Requirements
Copy the records below, beginning with the line that contains "Is there right heart atrium here?" and continuing through the last line of the records. Include both of these lines.

[Begin]

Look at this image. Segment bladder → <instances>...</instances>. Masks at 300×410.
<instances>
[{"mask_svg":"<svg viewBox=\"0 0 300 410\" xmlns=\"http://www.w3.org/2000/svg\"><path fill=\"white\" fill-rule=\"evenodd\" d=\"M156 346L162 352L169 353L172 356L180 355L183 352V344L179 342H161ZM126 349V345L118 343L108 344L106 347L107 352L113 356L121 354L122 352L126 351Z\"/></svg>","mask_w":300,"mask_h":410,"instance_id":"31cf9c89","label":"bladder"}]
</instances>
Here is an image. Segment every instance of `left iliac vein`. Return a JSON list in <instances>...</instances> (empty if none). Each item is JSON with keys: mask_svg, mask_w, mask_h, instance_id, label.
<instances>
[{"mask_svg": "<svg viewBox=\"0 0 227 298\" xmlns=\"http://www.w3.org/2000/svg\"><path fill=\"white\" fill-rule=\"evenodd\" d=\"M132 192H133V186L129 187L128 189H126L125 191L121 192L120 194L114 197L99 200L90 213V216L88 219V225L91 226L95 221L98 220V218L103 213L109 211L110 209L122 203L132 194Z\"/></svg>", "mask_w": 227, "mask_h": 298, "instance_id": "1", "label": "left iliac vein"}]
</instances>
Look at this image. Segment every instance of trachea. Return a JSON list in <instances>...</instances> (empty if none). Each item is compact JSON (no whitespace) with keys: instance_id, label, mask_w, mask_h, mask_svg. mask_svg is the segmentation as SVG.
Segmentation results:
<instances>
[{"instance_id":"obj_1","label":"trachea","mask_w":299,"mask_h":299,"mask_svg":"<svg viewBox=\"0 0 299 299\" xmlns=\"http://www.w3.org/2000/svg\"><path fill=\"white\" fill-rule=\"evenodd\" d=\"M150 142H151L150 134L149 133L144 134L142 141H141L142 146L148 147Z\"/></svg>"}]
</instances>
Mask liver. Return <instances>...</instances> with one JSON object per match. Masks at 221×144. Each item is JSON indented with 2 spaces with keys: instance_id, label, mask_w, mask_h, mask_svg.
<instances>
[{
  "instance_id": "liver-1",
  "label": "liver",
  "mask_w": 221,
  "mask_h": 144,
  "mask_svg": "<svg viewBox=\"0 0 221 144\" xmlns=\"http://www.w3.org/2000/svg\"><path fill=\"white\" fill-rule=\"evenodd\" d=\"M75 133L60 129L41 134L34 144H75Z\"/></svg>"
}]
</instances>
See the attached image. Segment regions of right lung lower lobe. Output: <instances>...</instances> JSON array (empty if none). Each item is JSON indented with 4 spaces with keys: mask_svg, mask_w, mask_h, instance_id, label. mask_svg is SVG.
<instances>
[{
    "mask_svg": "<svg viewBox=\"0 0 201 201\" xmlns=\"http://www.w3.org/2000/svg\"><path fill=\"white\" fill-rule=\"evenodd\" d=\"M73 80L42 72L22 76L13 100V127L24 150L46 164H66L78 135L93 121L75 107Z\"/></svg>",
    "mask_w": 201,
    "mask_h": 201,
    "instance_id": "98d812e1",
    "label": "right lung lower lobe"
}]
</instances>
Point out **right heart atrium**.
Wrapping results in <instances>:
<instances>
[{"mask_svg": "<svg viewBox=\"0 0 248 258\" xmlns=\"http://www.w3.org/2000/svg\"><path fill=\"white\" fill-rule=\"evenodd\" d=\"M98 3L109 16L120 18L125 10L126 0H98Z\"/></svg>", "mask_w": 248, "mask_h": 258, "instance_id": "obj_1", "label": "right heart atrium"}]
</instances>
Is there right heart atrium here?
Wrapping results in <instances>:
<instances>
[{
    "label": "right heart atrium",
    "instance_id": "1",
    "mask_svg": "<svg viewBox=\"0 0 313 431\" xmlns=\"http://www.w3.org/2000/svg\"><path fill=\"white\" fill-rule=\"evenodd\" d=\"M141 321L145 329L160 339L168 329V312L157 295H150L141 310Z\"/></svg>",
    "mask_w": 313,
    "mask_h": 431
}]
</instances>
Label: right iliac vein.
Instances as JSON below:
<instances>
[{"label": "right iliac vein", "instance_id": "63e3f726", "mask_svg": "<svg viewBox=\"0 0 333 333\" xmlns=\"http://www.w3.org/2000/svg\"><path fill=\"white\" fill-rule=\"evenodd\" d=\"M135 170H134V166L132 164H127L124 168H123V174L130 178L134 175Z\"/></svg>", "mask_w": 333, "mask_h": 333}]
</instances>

[End]

Task response
Is there right heart atrium here?
Wrapping results in <instances>:
<instances>
[{
    "label": "right heart atrium",
    "instance_id": "1",
    "mask_svg": "<svg viewBox=\"0 0 313 431\" xmlns=\"http://www.w3.org/2000/svg\"><path fill=\"white\" fill-rule=\"evenodd\" d=\"M141 321L145 329L160 339L168 329V312L157 295H150L141 310Z\"/></svg>",
    "mask_w": 313,
    "mask_h": 431
}]
</instances>
Label: right iliac vein.
Instances as JSON below:
<instances>
[{"label": "right iliac vein", "instance_id": "63e3f726", "mask_svg": "<svg viewBox=\"0 0 333 333\" xmlns=\"http://www.w3.org/2000/svg\"><path fill=\"white\" fill-rule=\"evenodd\" d=\"M135 170H134V166L132 164H127L124 168H123V174L130 178L134 175Z\"/></svg>", "mask_w": 333, "mask_h": 333}]
</instances>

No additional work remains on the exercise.